The night skies shine prettily above the low-story building and over a pond across campus. An answer from Quora explained that the phenomenon occurs due to the presence of sodium vapor street lights which give off an orange light that is scattered by the dust and pollution to create a diffuse glow.

 

So I looked it up. Nothing significant was happening at the time, but I found an article talking about bright nights from The Guardian. The bright nights were the result of converging “zonal waves” in Earth’s upper atmosphere.

 

I was lucky to have been able to witness the bright nights’ airglow with my naked eye. But then I was lacking sleep so I got back to bed I, recording nothing from the phenomenon except as a piece of memory buried in my mind until I write this story again.

 

When I woke up for the second time that day, late in the morning, my friends are all already awake and still with yesterday’s clothes and all. They decided to go back to Kiky’s place. I told them that I have nothing planned for today and don’t intend to have any. I assure them that I am okay with spending the day by myself. Convincing me otherwise would be useless – and frankly disrespectful; just do what the birthday girl said.

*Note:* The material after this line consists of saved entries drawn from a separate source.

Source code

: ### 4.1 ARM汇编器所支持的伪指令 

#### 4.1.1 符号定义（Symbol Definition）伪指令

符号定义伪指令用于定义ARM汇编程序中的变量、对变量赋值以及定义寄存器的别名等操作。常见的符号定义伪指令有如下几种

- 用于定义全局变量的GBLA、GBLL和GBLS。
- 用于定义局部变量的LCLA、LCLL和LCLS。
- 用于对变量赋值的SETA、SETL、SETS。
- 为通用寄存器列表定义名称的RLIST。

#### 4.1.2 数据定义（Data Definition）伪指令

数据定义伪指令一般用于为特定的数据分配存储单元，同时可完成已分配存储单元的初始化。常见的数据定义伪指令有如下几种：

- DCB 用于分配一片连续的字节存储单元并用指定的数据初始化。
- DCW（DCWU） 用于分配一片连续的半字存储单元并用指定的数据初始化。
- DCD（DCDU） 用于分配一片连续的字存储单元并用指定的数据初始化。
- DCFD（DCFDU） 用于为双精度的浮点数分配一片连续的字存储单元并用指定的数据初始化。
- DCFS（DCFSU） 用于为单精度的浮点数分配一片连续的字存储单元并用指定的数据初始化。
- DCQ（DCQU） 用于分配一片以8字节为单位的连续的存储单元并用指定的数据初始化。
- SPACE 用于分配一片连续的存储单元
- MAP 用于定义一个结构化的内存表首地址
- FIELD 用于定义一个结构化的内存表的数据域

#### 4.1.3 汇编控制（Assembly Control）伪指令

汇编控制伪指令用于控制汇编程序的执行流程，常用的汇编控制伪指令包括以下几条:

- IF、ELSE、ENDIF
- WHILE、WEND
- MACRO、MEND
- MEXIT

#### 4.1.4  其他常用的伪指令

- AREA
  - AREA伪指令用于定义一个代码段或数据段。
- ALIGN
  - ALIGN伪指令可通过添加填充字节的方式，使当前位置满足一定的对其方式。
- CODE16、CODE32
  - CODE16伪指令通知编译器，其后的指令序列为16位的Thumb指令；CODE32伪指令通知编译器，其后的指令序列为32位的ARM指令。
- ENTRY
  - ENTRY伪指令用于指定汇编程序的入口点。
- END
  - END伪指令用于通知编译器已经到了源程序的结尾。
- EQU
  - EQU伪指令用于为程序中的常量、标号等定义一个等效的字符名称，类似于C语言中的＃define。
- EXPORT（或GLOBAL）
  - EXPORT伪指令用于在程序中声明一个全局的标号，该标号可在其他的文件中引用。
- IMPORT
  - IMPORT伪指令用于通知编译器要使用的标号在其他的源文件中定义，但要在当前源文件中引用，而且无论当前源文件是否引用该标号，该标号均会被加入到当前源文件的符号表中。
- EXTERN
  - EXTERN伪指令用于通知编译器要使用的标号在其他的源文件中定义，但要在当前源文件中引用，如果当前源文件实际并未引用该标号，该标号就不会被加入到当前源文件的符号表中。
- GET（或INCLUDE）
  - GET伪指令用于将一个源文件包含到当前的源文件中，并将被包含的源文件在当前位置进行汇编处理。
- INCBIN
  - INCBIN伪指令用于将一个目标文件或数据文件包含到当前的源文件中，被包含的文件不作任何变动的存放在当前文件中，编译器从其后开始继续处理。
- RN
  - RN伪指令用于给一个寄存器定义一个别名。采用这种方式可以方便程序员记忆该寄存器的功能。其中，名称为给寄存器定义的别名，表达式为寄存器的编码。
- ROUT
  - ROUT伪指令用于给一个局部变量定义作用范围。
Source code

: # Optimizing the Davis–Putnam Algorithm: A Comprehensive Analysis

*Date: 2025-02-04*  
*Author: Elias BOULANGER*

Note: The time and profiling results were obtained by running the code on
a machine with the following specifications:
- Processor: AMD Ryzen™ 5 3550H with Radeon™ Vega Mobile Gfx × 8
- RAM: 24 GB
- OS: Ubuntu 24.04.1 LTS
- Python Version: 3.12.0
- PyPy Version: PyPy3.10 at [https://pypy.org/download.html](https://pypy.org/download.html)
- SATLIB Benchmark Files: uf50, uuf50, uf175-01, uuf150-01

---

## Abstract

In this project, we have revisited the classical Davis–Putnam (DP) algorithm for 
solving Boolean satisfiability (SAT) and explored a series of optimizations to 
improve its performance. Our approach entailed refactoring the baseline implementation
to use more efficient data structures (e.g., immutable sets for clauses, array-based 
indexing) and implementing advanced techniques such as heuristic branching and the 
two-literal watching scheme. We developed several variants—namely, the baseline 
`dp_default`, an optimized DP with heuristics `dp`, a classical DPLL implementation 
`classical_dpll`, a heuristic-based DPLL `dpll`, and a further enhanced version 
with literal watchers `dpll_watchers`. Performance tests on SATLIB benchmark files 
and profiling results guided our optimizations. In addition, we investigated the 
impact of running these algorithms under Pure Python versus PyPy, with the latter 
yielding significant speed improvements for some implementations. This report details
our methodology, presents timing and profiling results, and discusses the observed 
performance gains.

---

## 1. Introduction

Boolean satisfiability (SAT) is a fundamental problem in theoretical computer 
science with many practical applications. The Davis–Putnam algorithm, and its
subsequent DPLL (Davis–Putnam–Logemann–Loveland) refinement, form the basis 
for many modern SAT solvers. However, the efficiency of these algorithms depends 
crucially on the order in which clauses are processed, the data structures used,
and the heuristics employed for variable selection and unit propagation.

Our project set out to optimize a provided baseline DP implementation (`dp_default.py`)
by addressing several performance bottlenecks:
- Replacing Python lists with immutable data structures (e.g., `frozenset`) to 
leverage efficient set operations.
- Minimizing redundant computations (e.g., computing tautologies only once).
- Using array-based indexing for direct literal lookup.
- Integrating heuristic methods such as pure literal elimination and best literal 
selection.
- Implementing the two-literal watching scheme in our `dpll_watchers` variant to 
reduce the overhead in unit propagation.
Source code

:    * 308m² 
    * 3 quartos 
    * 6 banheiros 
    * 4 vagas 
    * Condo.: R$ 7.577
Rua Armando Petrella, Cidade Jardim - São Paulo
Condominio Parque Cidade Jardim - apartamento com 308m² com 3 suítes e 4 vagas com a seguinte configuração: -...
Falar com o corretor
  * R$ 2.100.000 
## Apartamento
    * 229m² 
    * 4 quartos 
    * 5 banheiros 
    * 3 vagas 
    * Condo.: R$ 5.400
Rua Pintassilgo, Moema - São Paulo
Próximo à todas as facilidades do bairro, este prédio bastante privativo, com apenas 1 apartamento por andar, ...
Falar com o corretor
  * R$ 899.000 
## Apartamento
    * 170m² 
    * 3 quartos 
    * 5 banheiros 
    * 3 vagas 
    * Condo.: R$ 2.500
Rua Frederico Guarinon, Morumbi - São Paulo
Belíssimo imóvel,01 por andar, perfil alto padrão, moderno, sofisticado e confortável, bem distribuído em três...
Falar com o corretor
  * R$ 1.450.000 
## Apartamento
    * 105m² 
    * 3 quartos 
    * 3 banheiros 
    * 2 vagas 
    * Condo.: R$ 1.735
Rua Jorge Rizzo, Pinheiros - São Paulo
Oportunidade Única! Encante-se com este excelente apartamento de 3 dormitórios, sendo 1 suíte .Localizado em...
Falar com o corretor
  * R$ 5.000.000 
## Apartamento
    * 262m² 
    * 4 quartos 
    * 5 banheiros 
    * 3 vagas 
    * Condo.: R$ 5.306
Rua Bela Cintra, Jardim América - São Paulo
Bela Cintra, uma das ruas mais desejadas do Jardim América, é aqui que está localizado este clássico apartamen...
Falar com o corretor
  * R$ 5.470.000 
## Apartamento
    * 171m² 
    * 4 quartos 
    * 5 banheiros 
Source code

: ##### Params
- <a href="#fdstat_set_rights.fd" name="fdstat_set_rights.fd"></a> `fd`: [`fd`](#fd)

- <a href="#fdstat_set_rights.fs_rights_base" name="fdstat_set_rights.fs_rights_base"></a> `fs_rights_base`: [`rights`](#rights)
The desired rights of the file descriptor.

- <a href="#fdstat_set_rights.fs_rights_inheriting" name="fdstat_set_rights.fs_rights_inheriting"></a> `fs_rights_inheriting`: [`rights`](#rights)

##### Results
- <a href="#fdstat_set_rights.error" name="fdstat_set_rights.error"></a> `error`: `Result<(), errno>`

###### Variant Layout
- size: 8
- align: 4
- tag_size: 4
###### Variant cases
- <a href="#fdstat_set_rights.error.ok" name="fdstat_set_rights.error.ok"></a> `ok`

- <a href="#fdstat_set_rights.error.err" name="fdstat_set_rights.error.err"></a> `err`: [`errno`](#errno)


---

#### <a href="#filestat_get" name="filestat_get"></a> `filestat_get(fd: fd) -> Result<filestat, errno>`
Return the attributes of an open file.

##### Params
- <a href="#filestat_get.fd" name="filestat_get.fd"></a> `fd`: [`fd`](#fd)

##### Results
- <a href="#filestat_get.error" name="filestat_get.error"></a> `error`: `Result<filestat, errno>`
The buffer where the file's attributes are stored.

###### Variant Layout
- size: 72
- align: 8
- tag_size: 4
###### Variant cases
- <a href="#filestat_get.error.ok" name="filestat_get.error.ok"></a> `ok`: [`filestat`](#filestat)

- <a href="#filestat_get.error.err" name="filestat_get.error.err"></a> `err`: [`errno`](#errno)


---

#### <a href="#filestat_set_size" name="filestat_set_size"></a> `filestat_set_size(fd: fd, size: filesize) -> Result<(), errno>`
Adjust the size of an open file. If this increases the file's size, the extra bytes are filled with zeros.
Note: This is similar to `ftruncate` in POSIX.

The rest of my day was spend ordering delivery pizza, making video calls to my family back home, and replying messages. All was enjoyed in the comfort of my room.

 

I thoroughly enjoyed the day.

 

I have officially become an adult; legal anywhere around the world; liable anywhere around the world. And the energy of being serendipitous on my own is what I think I needed to get through adulthood.